As an example of this, an alkali blue tint faded inside a humidified cigar box, but not on the outside label. In this case the 100 % relative humidity activated the Magnesium Carbonate-Alkali Blue reaction, yielding a fading. However, at 40 - 50 % relative humidity the reaction did not occur.
The use of Alumina Hydrate as the extender solved the problem by preserving the blue colour at both relative humidities.
Another example of fading occured when a parchment iron blue ink film was boiled during fifteen minutes with hot water, the iron blue faded to a weak tan colour of iron oxide. However, the change of the extender to Alumina Hydrate, which is mildly acidic, preserved the blue colour.
Thus, the use of Alumina Hydrate, is a safeguard in cases where alkaline materials can be activated by the presence of sufficient moisture that can yield fading of sensitive pigments.
There is a possibility of livering when a pigment is able to react with a vehicle or its component, yielding a metallic soap.
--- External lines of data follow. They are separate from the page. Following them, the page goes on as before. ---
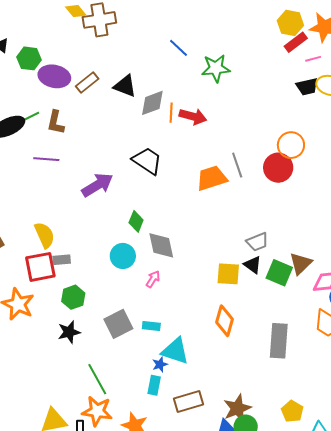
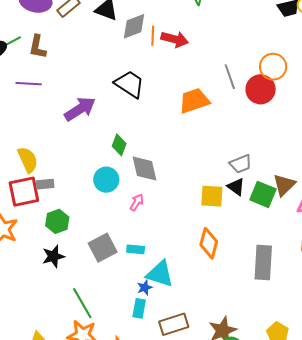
gray line: (237, 165) -> (230, 77), moved

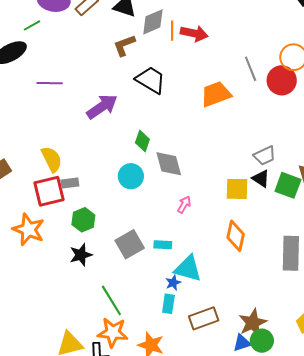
green line: (13, 41) -> (32, 25), moved
brown L-shape: (37, 47) -> (124, 45), moved, turned 60
pink arrow: (137, 202) -> (184, 205), moved

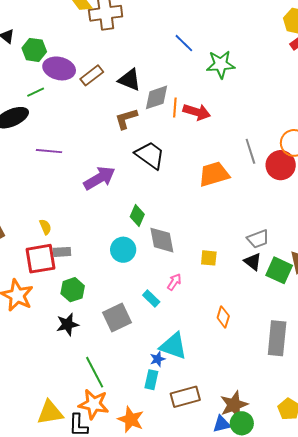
yellow semicircle: (52, 159) -> (45, 227), size x0.6
yellow square: (237, 189) -> (209, 258), moved, size x0.7
orange diamond: (236, 236) -> (223, 317), size x0.7
cyan rectangle: (163, 245) -> (151, 299), moved, turned 36

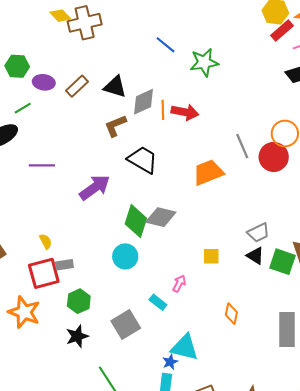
purple ellipse: (59, 68) -> (44, 82), size x0.7
green diamond: (137, 216) -> (136, 221), size x1.5
gray diamond: (162, 240) -> (161, 217), moved, turned -60

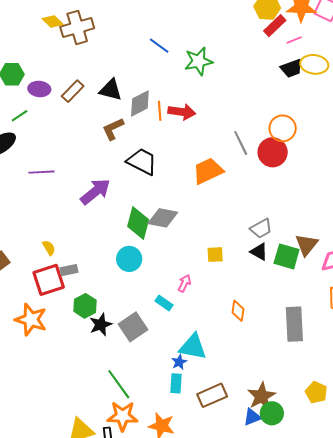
black star: (77, 336) -> (101, 325), moved

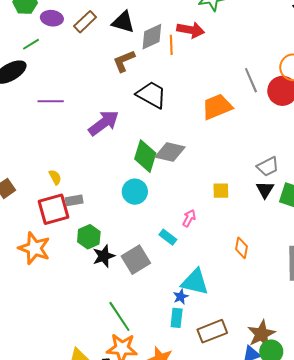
red arrow: (182, 112) -> (191, 30), moved
black triangle: (259, 252) -> (265, 190), turned 30

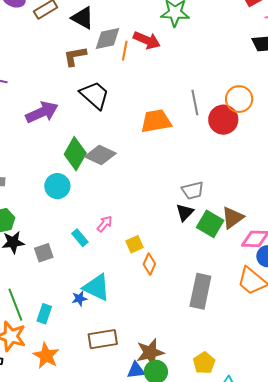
yellow square: (221, 191) -> (135, 244), moved, turned -36
gray square: (136, 260) -> (44, 253), size x0.7
cyan rectangle: (177, 318) -> (44, 314), moved

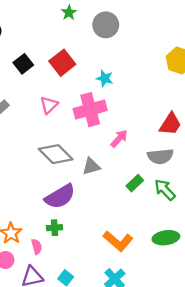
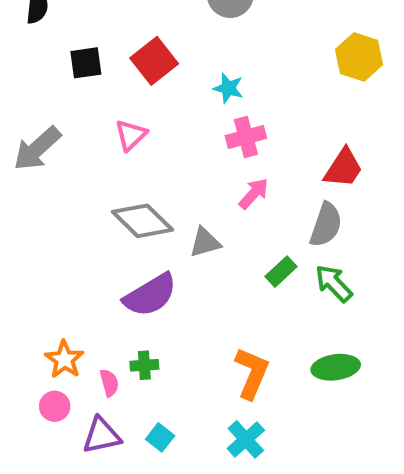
black square: (23, 64) -> (86, 63), turned 30
pink cross: (90, 110) -> (246, 137), moved, size x0.7
gray semicircle: (160, 156) -> (326, 225), turned -65
green cross: (54, 228) -> (144, 365), moved
orange L-shape: (118, 241) -> (252, 373), turned -108

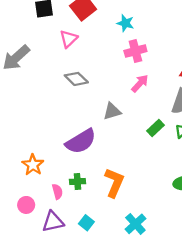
pink triangle: (131, 135) -> (69, 39), moved
gray diamond: (142, 221) -> (76, 79), moved, size x0.7
orange star: (64, 359) -> (33, 165), moved
orange L-shape: (252, 373) -> (114, 183), moved

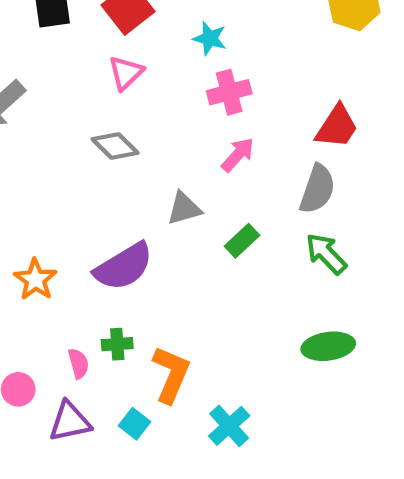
pink triangle: (69, 39) -> (126, 73), moved
green rectangle: (156, 128) -> (242, 241), moved
orange star: (33, 165) -> (35, 280), moved
orange L-shape: (114, 183) -> (171, 374), moved

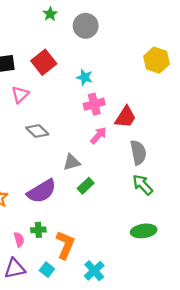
pink triangle: (126, 73) -> (20, 95), moved
red trapezoid: (337, 127) -> (125, 117), moved
gray semicircle: (317, 189) -> (138, 153), turned -30
green rectangle: (242, 241) -> (86, 186), moved

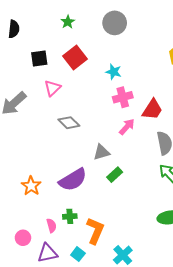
green star: (50, 14) -> (68, 22), moved

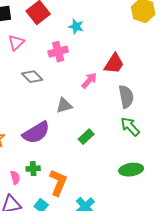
pink cross: (123, 97) -> (58, 52), moved
green rectangle: (115, 175) -> (86, 137), moved

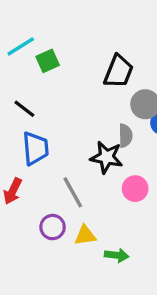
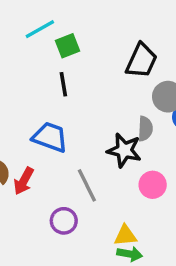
black line: (24, 109) -> (63, 84), moved, turned 40
blue trapezoid: (35, 148) -> (50, 137), turned -68
yellow triangle: (85, 235) -> (125, 236), moved

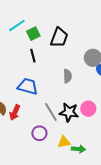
black trapezoid: (141, 61) -> (59, 37), moved
gray semicircle: (145, 129) -> (68, 76), moved
black star: (124, 150) -> (69, 112), moved
yellow triangle: (125, 236) -> (64, 142), moved

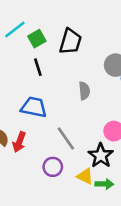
black star: (69, 112) -> (101, 156), moved, turned 30
yellow triangle: (64, 142) -> (85, 176), turned 40

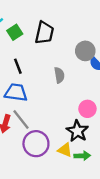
black line: (38, 67) -> (18, 66), moved
gray line: (66, 138) -> (21, 119), moved
purple circle: (53, 167) -> (36, 144), size x1.5

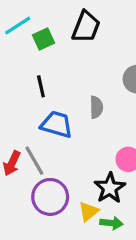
black trapezoid: (44, 33) -> (86, 27), moved
blue trapezoid: (16, 92) -> (57, 124), moved
yellow triangle: (65, 150) -> (89, 211), turned 49

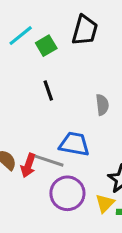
blue trapezoid: (57, 124) -> (74, 144), moved
gray line: (34, 161) -> (49, 161), turned -36

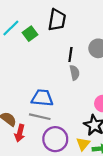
black line: (48, 90) -> (70, 55), moved, turned 32
blue trapezoid: (74, 144) -> (42, 98), moved
red arrow: (28, 165) -> (20, 133), moved

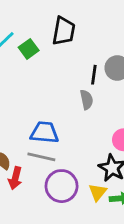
black line: (70, 55) -> (94, 75), moved

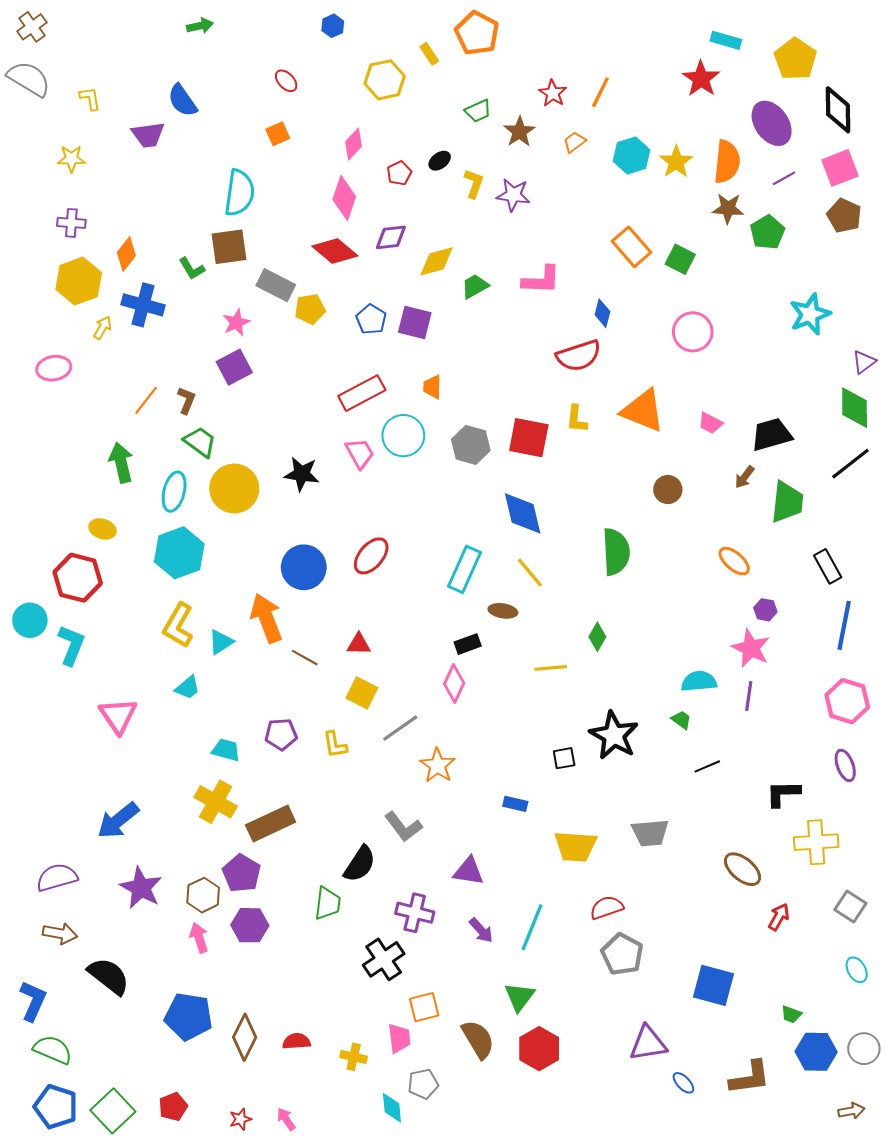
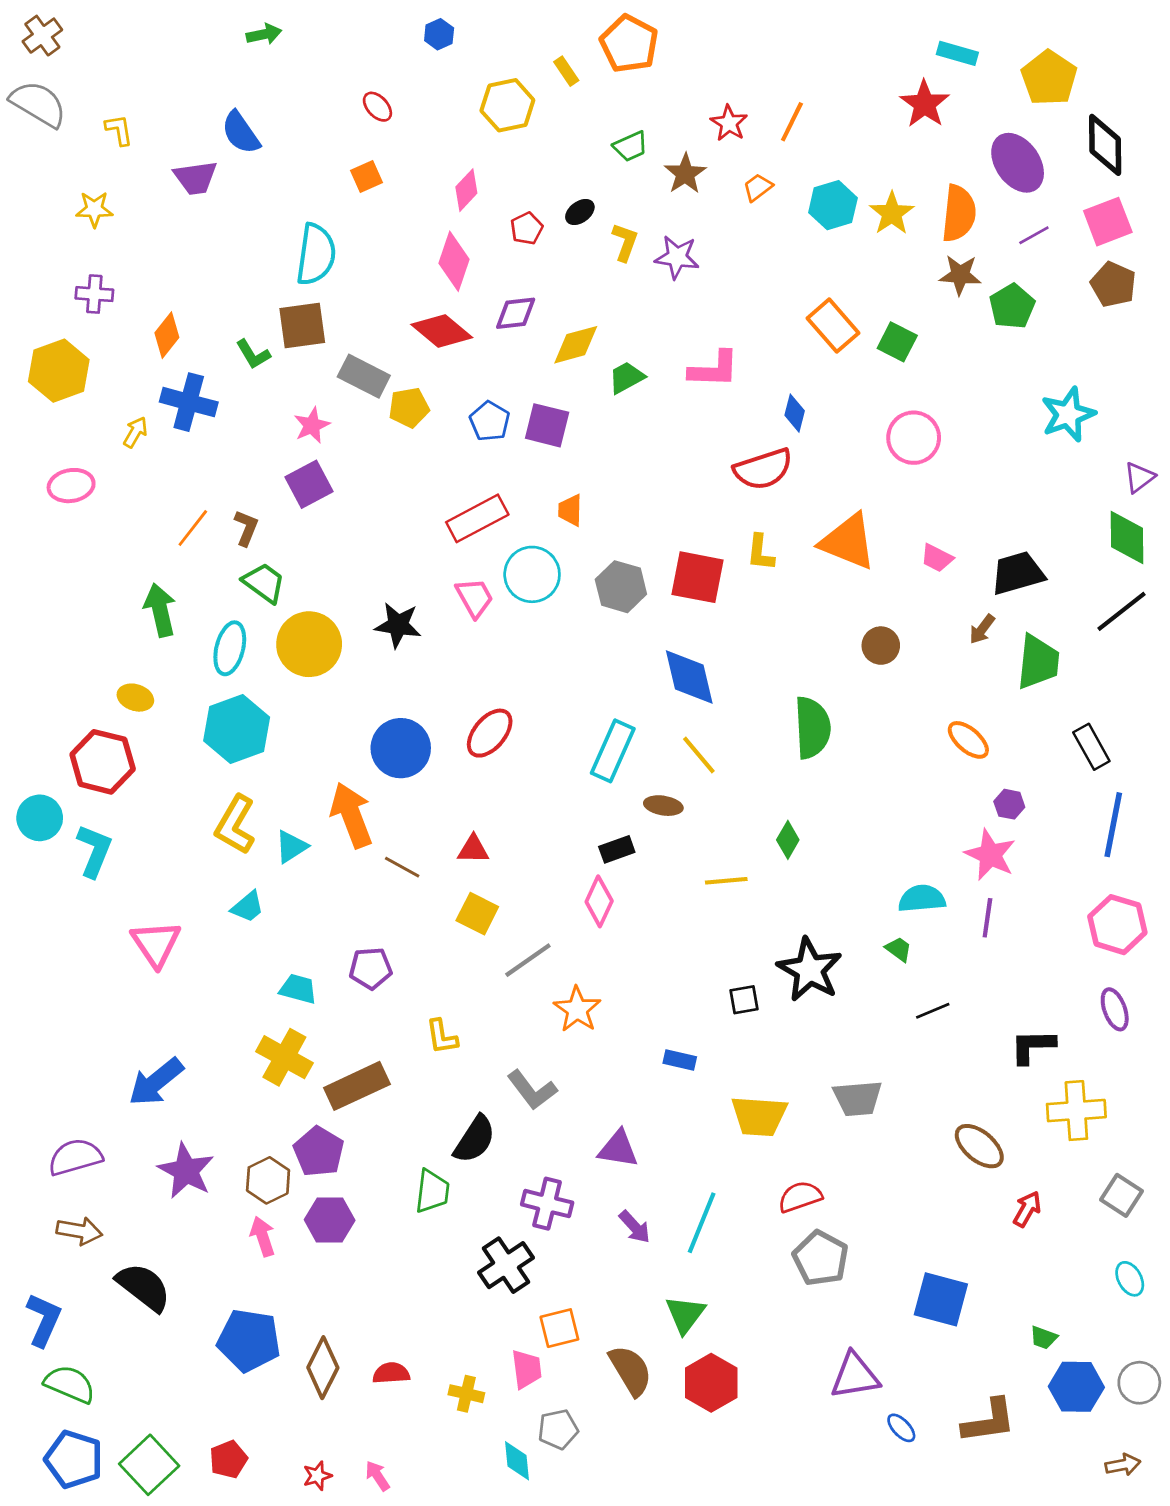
yellow hexagon: (79, 281) -> (59, 371), moved
yellow L-shape: (335, 745) -> (442, 1037), moved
If the product has approximately the same viscosity as the component, then only a trace or no bodying action is obtained. If the quantity of the reactive vehicle such as a resin or a heat polymerized drying oil be small, then the livered state will not be reached. And if the reactivity of either the pigment or the vehicle be low, the amount of body change will be small. Only when the pigment and the vehicle are both in high concentrations and very active will livering occur, provided, of course, that the product is highly viscous.